The study uses a large database of pitches in all baseball games from 2004-2008 to compare umpire judgment function of the “race” (white, black, Hispanic, Asian) of the umpire and the pitcher. The study finds a small but real bias against pitchers when the umpire and picture are of different races. Interestingly, the study also finds that in such circumstances pitchers adopt strategies that allow umpires less discretion, such as by avoiding throwing pitches that “paint the edges” of home plate. The authors argue that such strategies have economic consequences and also make bias harder to detect.
The fact that there is a bias detected as it has something to do with race is interesting but not the most significant conclusion of the study. I would guess that if the authors had looked for other sources of bias – such as whether tall umpires favor tall pitchers, or mustachioed umps favor pitchers with facial hair – they would have found it. Bias is a part of human judgment, and if anything, the very small degree of racial bias is itself noteworthy even if troubling by its nature.

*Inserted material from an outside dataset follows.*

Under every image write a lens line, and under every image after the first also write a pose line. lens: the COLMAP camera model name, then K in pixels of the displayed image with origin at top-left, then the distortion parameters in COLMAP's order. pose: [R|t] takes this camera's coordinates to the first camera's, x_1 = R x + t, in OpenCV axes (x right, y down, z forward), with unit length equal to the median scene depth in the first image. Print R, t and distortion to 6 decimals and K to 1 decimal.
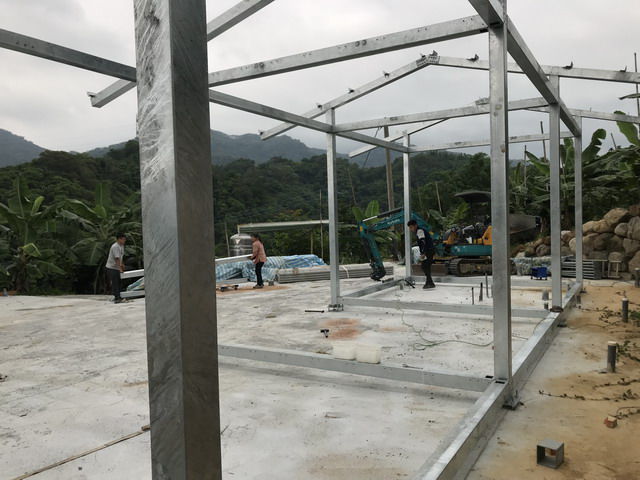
lens RADIAL K [[534.5, 0, 320.0], [0, 534.5, 240.0], [0, 0, 1]] dist [0.010408, -0.000376]
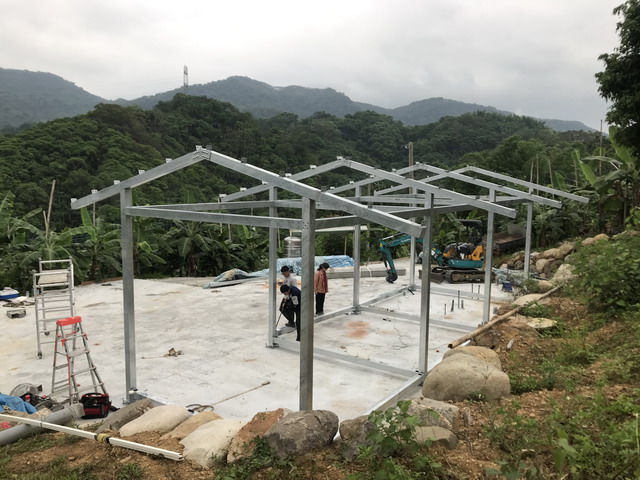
lens RADIAL K [[534.5, 0, 320.0], [0, 534.5, 240.0], [0, 0, 1]] dist [0.010408, -0.000376]
pose [[0.996310, 0.049586, -0.070053, 0.013482], [-0.043505, 0.995361, 0.085811, -0.120256], [0.073983, -0.082447, 0.993846, -0.309893]]
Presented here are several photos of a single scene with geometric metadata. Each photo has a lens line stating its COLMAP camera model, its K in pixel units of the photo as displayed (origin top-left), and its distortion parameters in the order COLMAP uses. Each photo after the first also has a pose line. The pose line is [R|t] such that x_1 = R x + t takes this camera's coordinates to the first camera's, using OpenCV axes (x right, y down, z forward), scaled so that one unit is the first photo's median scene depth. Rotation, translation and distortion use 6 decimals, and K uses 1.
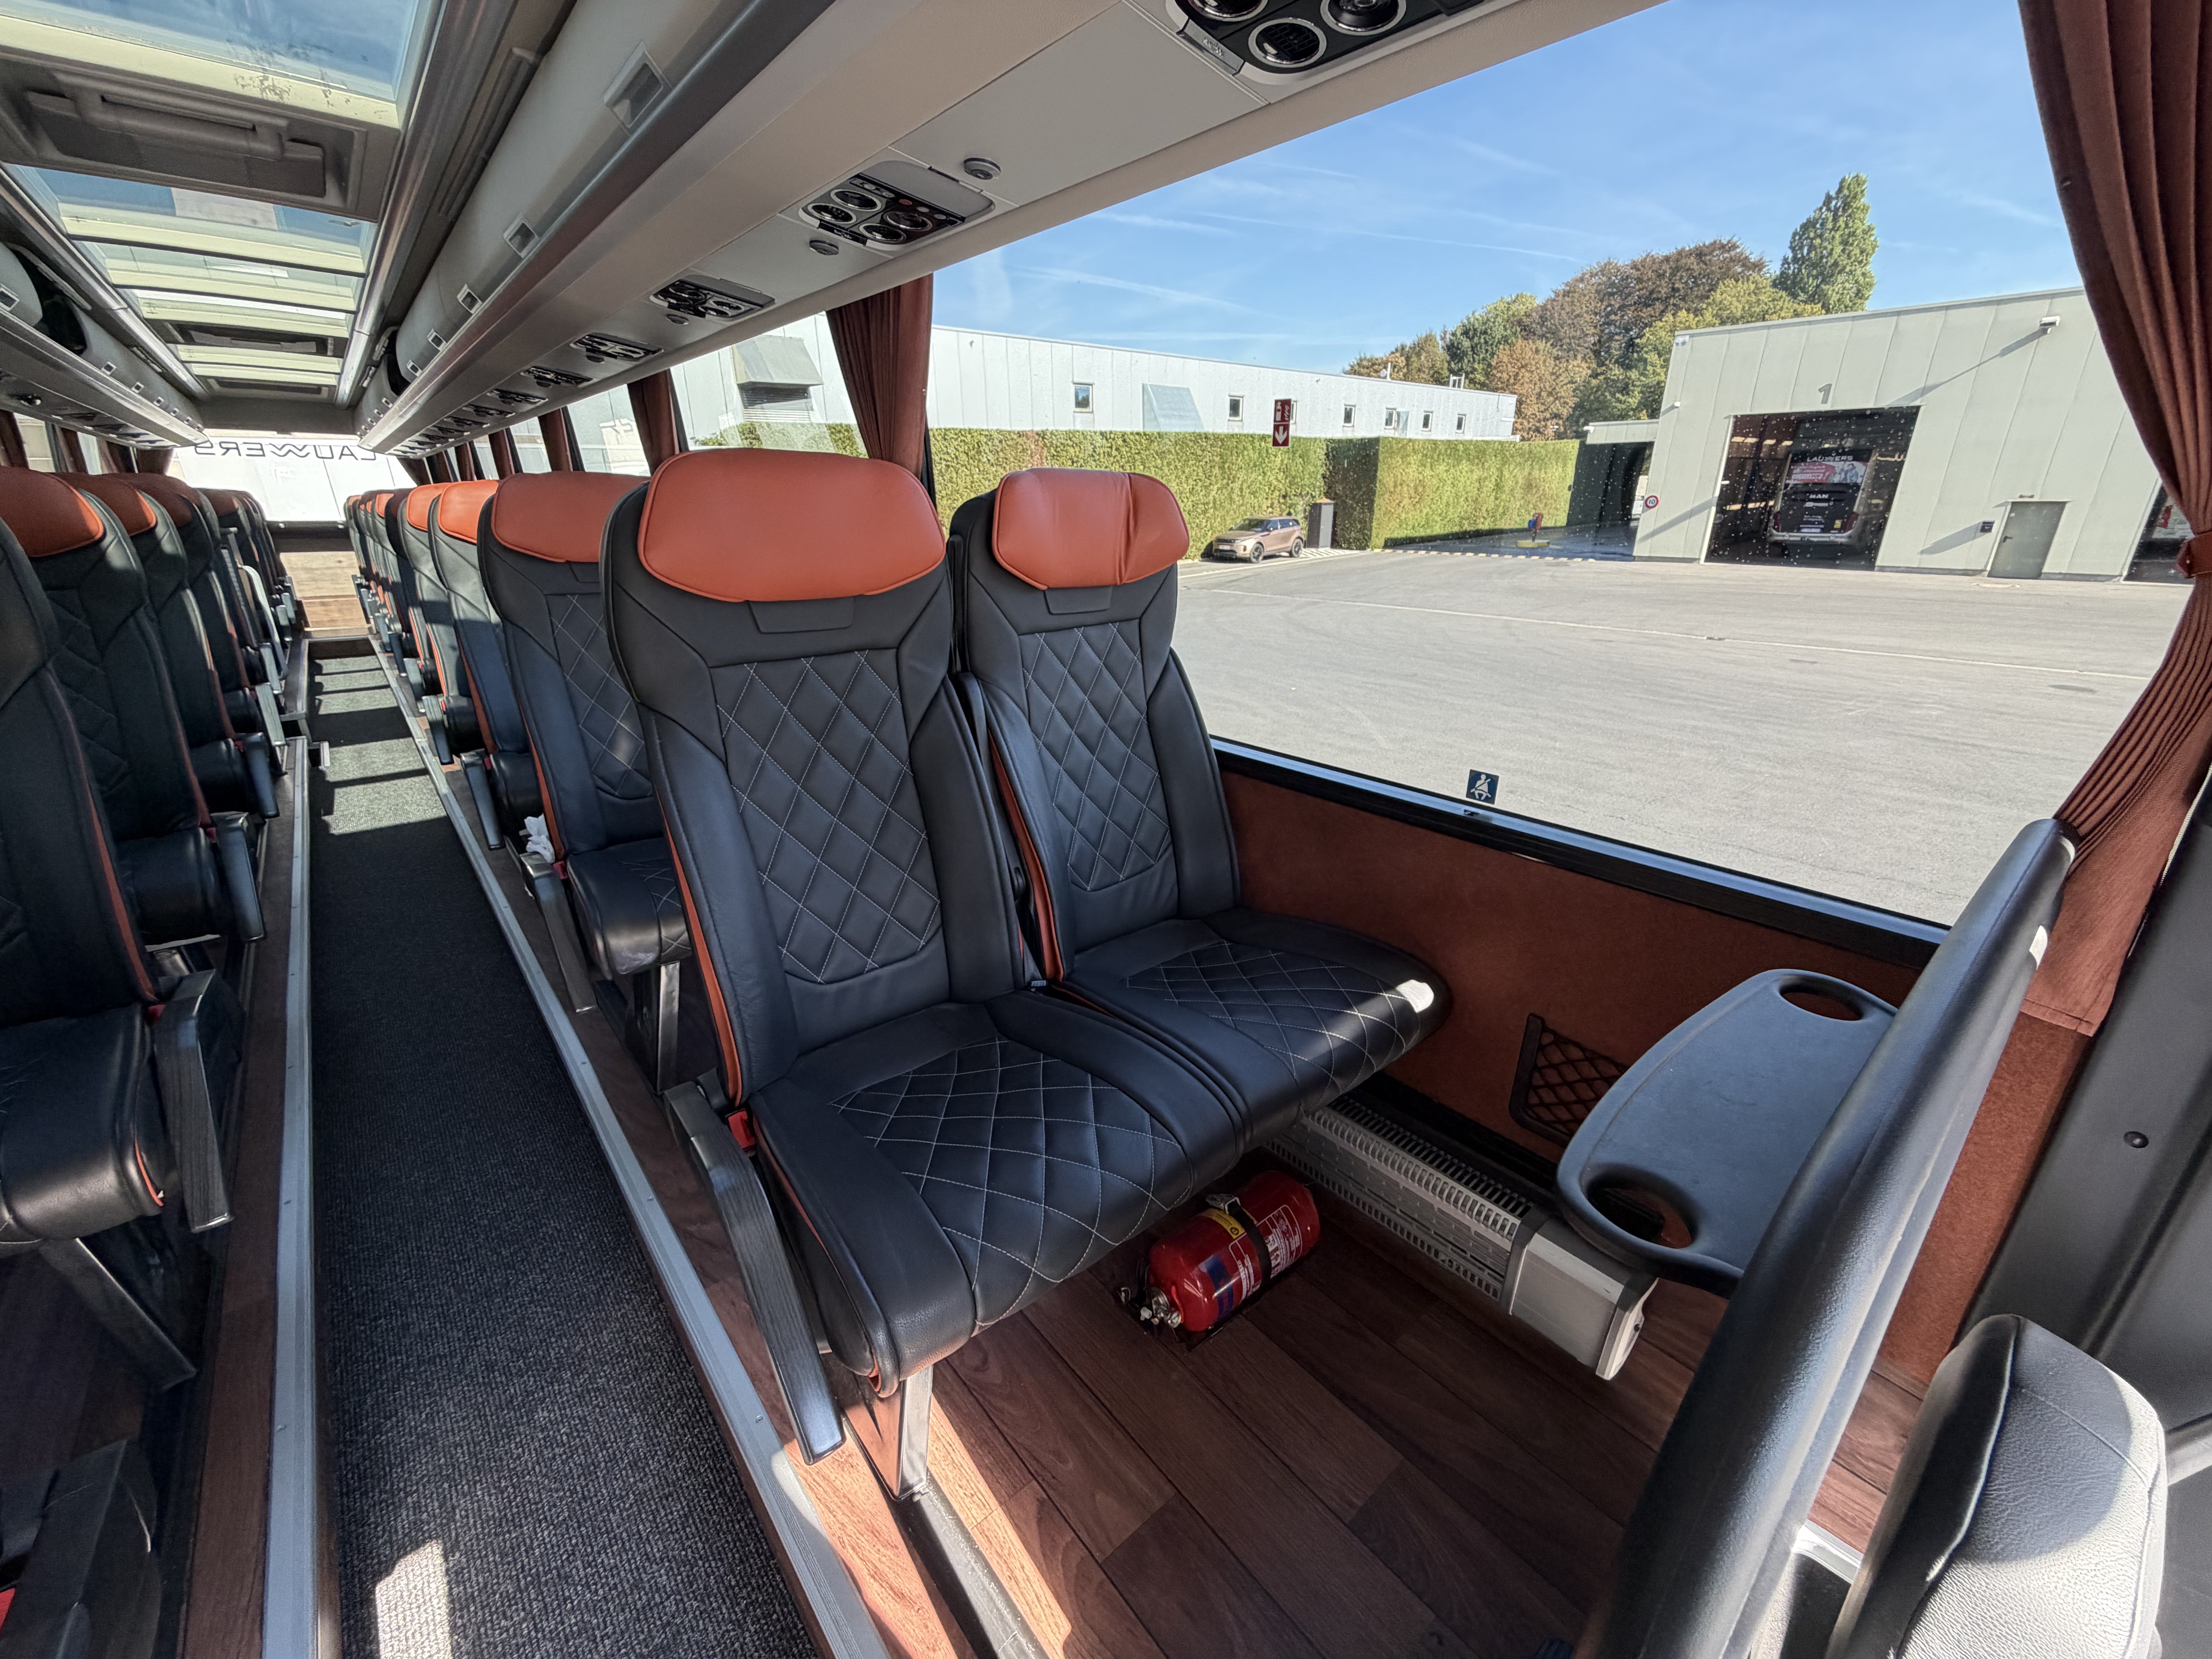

The most important finding of the study is that when umpire performance is evaluated against an external standard -- in this case the now-defunct QuesTec umpire evaluation system used by MLB through 2008 -- the bias goes away. The bias also goes away when the game is played before a large crowd or when the pitch matters in the sense that it could be the last of an at-bat. Older, more senior umpires also express little bias, perhaps the authors suggest reflective of a winnowing process in umpiring ranks. Evaluation and accountability are thus shown to be key factors in eliminating bias in subjective judgment.
Here is a key excerpt from the paper:
Our first observation is that pitchers who match the race/ethnicity of the homeplate umpire appear to receive slightly favorable treatment, as indicated by a higher probability that a pitch is called a strike, compared to players who do not match. Although this confers an advantage to some players at the expense of others, the effect we document here is small, on average affecting less than a pitch per game. Much more interesting are situations when and where the effects are strongest. Roughly one-third of the ballparks we study contained a system of computerized cameras (QuesTec) used to evaluate the umpires, comparing their ball/strike calls to a less subjective standard. Umpires have strong incentives to suppress any bias in such situations, as the QuesTec evaluations are important for their own career outcomes. With such explicit monitoring, evidence of any race or ethnicity preference vanishes entirely.A study such as this is only possible because of the magnitude of quality data that is available to the researchers:
We find similar effects with implicit monitoring; when a game is well attended (and presumably more closely scrutinized), or when the pitch is pivotal for an at-bat, race/ethnicity matching again plays no role in the umpire’s evaluation. In situations where the umpire is neither explicitly nor implicitly monitored, the effect of the bias is considerable. As an example, a Hispanic pitcher facing a Hispanic umpire in a low-scrutiny setting (e.g., no cameras, poorly attended) receives strikes on 32.5 percent of called pitches, which drops to 30.0 percent if a black umpire is behind the plate.
The authors suggest that any problem of bias that they document in the recent historical data may now be solved:
[T]hese findings imply that the particular impacts of racial/ethnic match preferences in baseball may now have been vitiated, since beginning in 2009 all ballparks are equipped with QuesTec or similar technologies.QuesTec is no longer used. Instead MLB relies on Zone Evaluation, a technology which was developed by Major League Baseball Advanced Media and Sportvision.
The significance of this paper however goes well beyond balls and strikes. The paper suggests that if you want to address systematic bias in subjective decision making, then pay close attention to decisions, use evaluations against an external metric to assess the decision maker performance with respect to performance objectives and ensure that decision makers are aware of the evaluation criteria.